Lembro-me que, quando aprendi este facto, dei por mim a pensar de maneira mais reflexiva, no sentido literal da palavra. Recordo-me que ao ir pela primeira vez a Évora com olhos de ver, depois de encontrar nas terras do Alentejo próximas da cidade vastos latifúndios, imaginei que o reflexo dessas propriedades tinha de ser visível nas casas que iria encontrar na cidade. Como seria natural, a ideia confirmou-se com a existência de algumas casas amplas, não altas, mas sempre com um fresco átrio e numerosas divisões.
Da mesma forma, é normal que se pense nos muitos zeros de conta bancária que os proprietários de luxuosas vivendas, automóveis espectaculares, iates e aviões privados têm necessariamente de possuir. É mais uma vez o reflexo, aquilo a que o fiscalista chama "sinais exteriores de riqueza".
Numa outra versão do mesmo tema, encontro frequentemente um reflexo notório nos transportes públicos lisboetas, dos autocarros ao metro, e nalgumas zonas da cidade. Não se trata aqui de casos de pobreza ou de riqueza, mas algo de ordem histórica e cultural. A percentagem de pessoas de cor não branca na cidade de Lisboa é hoje em dia bastante elevada. Angolanos, cabo-verdianos, brasileiros, moçambicanos, guineenses, são-tomenses, goeses, timorenses são às dezenas, às centenas, aos milhares.

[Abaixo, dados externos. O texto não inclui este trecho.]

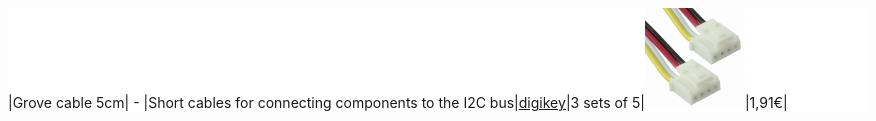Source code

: |Grove cable 5cm| - |Short cables for connecting components to the I2C bus|[digikey](https://www.digikey.fr/en/products/detail/seeed-technology-co-ltd/110990036/5482563)|3 sets of 5|<img src="ressources/110990036.jpg" alt="grove court" width="100"/>|1,91€|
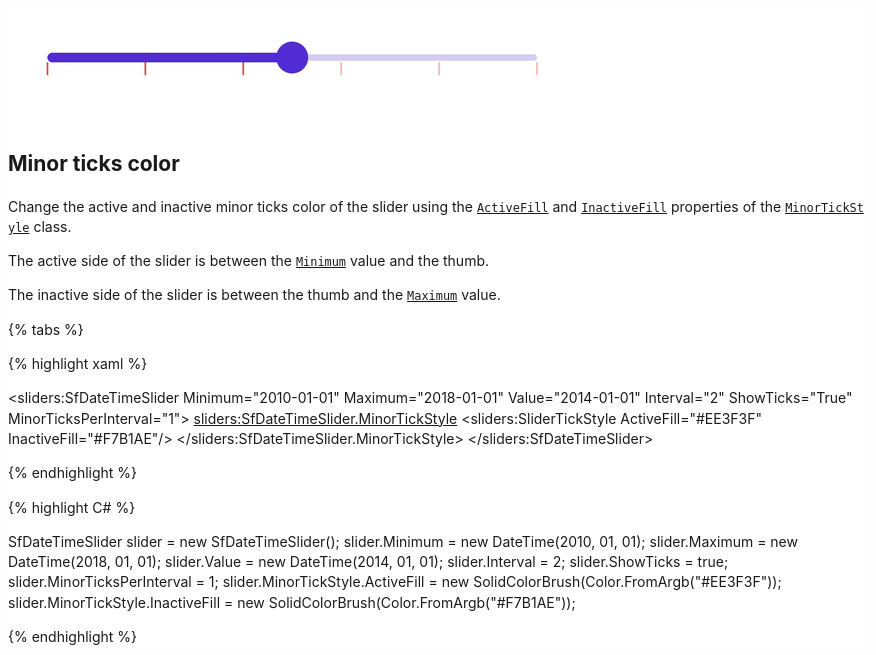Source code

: ![Slider major ticks color](images/ticks/major-ticks-color.png)

## Minor ticks color

Change the active and inactive minor ticks color of the slider using the [`ActiveFill`](https://help.syncfusion.com/cr/maui/Syncfusion.Maui.Sliders.SliderTickStyle.html#Syncfusion_Maui_Sliders_SliderTickStyle_ActiveFill) and [`InactiveFill`](https://help.syncfusion.com/cr/maui/Syncfusion.Maui.Sliders.SliderTickStyle.html#Syncfusion_Maui_Sliders_SliderTickStyle_InactiveFill) properties of the [`MinorTickStyle`](https://help.syncfusion.com/cr/maui/Syncfusion.Maui.Sliders.RangeView-1.html#Syncfusion_Maui_Sliders_RangeView_1_MinorTickStyle) class.

The active side of the slider is between the [`Minimum`](https://help.syncfusion.com/cr/maui/Syncfusion.Maui.Sliders.SfSlider.html#Syncfusion_Maui_Sliders_SfSlider_Minimum) value and the thumb.

The inactive side of the slider is between the thumb and the [`Maximum`](https://help.syncfusion.com/cr/maui/Syncfusion.Maui.Sliders.SfSlider.html#Syncfusion_Maui_Sliders_SfSlider_Maximum) value.

{% tabs %}

{% highlight xaml %}

<sliders:SfDateTimeSlider Minimum="2010-01-01" 
                          Maximum="2018-01-01" 
                          Value="2014-01-01"
                          Interval="2"
                          ShowTicks="True"
                          MinorTicksPerInterval="1">
     <sliders:SfDateTimeSlider.MinorTickStyle>
        <sliders:SliderTickStyle ActiveFill="#EE3F3F" 
                                 InactiveFill="#F7B1AE"/>
      </sliders:SfDateTimeSlider.MinorTickStyle>
</sliders:SfDateTimeSlider> 

{% endhighlight %}

{% highlight C# %}

SfDateTimeSlider slider = new SfDateTimeSlider();
slider.Minimum = new DateTime(2010, 01, 01);
slider.Maximum = new DateTime(2018, 01, 01);
slider.Value = new DateTime(2014, 01, 01);
slider.Interval = 2;
slider.ShowTicks = true;
slider.MinorTicksPerInterval = 1;
slider.MinorTickStyle.ActiveFill = new SolidColorBrush(Color.FromArgb("#EE3F3F"));
slider.MinorTickStyle.InactiveFill = new SolidColorBrush(Color.FromArgb("#F7B1AE"));

{% endhighlight %}
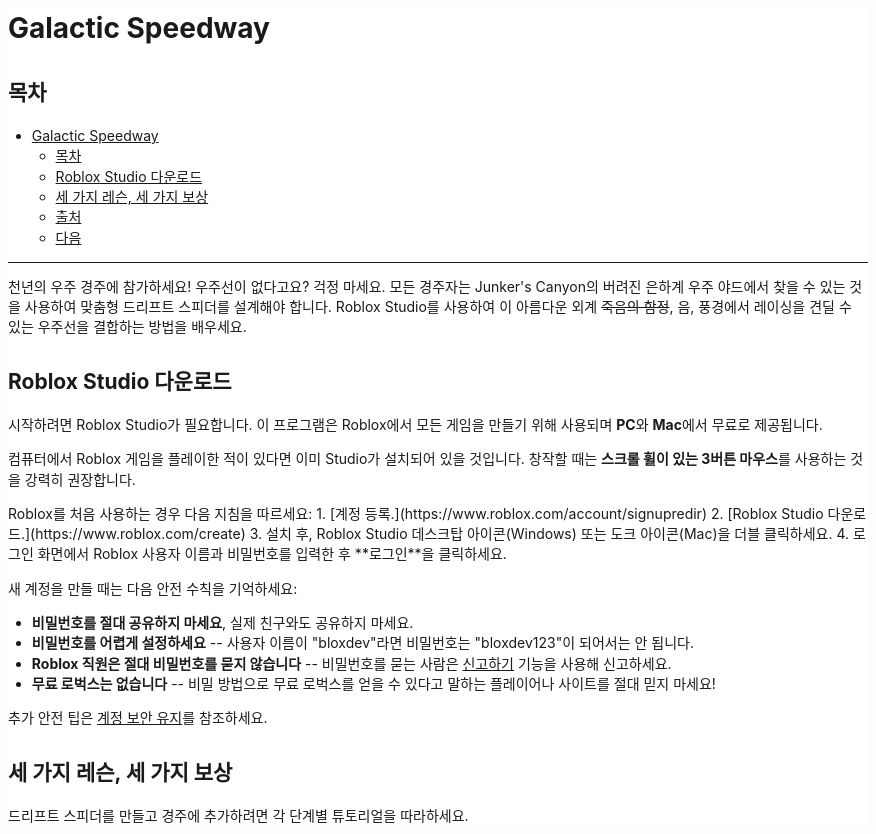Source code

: # Galactic Speedway

## 목차
- [Galactic Speedway](#galactic-speedway)
  - [목차](#목차)
  - [Roblox Studio 다운로드](#roblox-studio-다운로드)
  - [세 가지 레슨, 세 가지 보상](#세-가지-레슨-세-가지-보상)
  - [출처](#출처)
  - [다음](#다음)

---

천년의 우주 경주에 참가하세요! 우주선이 없다고요? 걱정 마세요. 모든 경주자는 Junker's Canyon의 버려진 은하계 우주 야드에서 찾을 수 있는 것을 사용하여 맞춤형 드리프트 스피더를 설계해야 합니다. Roblox Studio를 사용하여 이 아름다운 외계 ~~죽음의 함정~~, 음, 풍경에서 레이싱을 견딜 수 있는 우주선을 결합하는 방법을 배우세요.

<video controls
src="../img/05_01_Galactic_Speedway/overview-video.mp4"
width="100%"></video>

## Roblox Studio 다운로드

시작하려면 Roblox Studio가 필요합니다. 이 프로그램은 Roblox에서 모든 게임을 만들기 위해 사용되며 **PC**와 **Mac**에서 무료로 제공됩니다.

컴퓨터에서 Roblox 게임을 플레이한 적이 있다면 이미 Studio가 설치되어 있을 것입니다. 창작할 때는 **스크롤 휠이 있는 3버튼 마우스**를 사용하는 것을 강력히 권장합니다.

<Alert severity="info">
Roblox를 처음 사용하는 경우 다음 지침을 따르세요:
1. [계정 등록.](https://www.roblox.com/account/signupredir)
2. [Roblox Studio 다운로드.](https://www.roblox.com/create)
3. 설치 후, Roblox Studio 데스크탑 아이콘(Windows) 또는 도크 아이콘(Mac)을 더블 클릭하세요.
4. 로그인 화면에서 Roblox 사용자 이름과 비밀번호를 입력한 후 **로그인**을 클릭하세요.

새 계정을 만들 때는 다음 안전 수칙을 기억하세요:

- **비밀번호를 절대 공유하지 마세요**, 실제 친구와도 공유하지 마세요.
- **비밀번호를 어렵게 설정하세요** -- 사용자 이름이 "bloxdev"라면 비밀번호는 "bloxdev123"이 되어서는 안 됩니다.
- **Roblox 직원은 절대 비밀번호를 묻지 않습니다** -- 비밀번호를 묻는 사람은 [신고하기](https://en.help.roblox.com/hc/articles/203312410) 기능을 사용해 신고하세요.
- **무료 로벅스는 없습니다** -- 비밀 방법으로 무료 로벅스를 얻을 수 있다고 말하는 플레이어나 사이트를 절대 믿지 마세요!

추가 안전 팁은 <a href="https://en.help.roblox.com/hc/en-us/articles/203313380-Account-Security-Theft-Keeping-your-Account-Safe-">계정 보안 유지</a>를 참조하세요.
</Alert>

## 세 가지 레슨, 세 가지 보상

드리프트 스피더를 만들고 경주에 추가하려면 각 단계별 튜토리얼을 따라하세요.
<GridContainer numColumns="3">

  <figure>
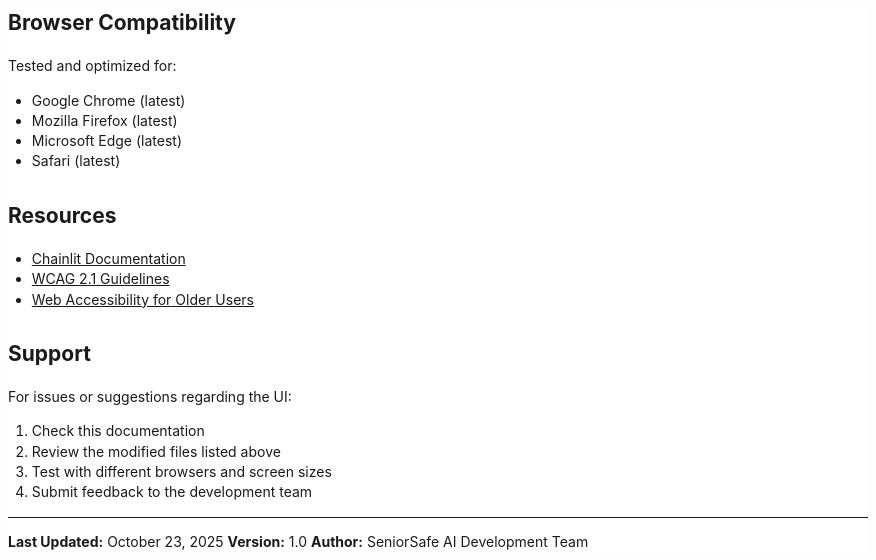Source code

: ## Browser Compatibility

Tested and optimized for:
- Google Chrome (latest)
- Mozilla Firefox (latest)
- Microsoft Edge (latest)
- Safari (latest)

## Resources

- [Chainlit Documentation](https://docs.chainlit.io/)
- [WCAG 2.1 Guidelines](https://www.w3.org/WAI/WCAG21/quickref/)
- [Web Accessibility for Older Users](https://www.w3.org/WAI/older-users/)

## Support

For issues or suggestions regarding the UI:
1. Check this documentation
2. Review the modified files listed above
3. Test with different browsers and screen sizes
4. Submit feedback to the development team

---

**Last Updated:** October 23, 2025
**Version:** 1.0
**Author:** SeniorSafe AI Development Team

Nada tenho contra eles, obviamente, mas não posso deixar de entrever aqui o reflexo bem nítido de uma sociedade portuguesa que foi colonialista durante séculos. Os efeitos dessa longa colonização por outras terras mais tropicais acabam por reflectir-se no dia-a-dia de hoje. Também Londres, dado que o império britânico se espalhou por todo o mundo, oferece um reflexo semelhante, embora aí a percentagem maior seja de indianos, paquistaneses e nigerianos.
Em contrapartida, se formos, por exemplo, a Viena, a Berlim, a Praga, Budapeste ou Zurique, constatamos que a percentagem de pessoas de cor não branca é muitíssimo mais reduzida. A não-existência de um passado colonial do tipo do nosso ou do inglês explica imediatamente o fenómeno.
No jogo da vida, é interessante pensarmos nos aspectos em que somos apenas o reflexo, contrastando com outros em que somos eventualmente agentes de imagem-espelho.
A propósito do reflexo colonial, permito-me recordar o início do interessante ensaio A Stranger in the Village do escritor negro americano James Baldwin, publicado há cerca de 50 anos: "From all available evidence no black man had ever set foot in this tiny Swiss village before I came. I was told before arriving that I would probably be a "sight" for the village; I took this to mean that people of my complexion were rarely seen in Switzerland, and also that city people are always something of a "sight" outside of the city. It did not occur to me – possibly because I am an American – that there could be people anywhere who had never seen a Negro."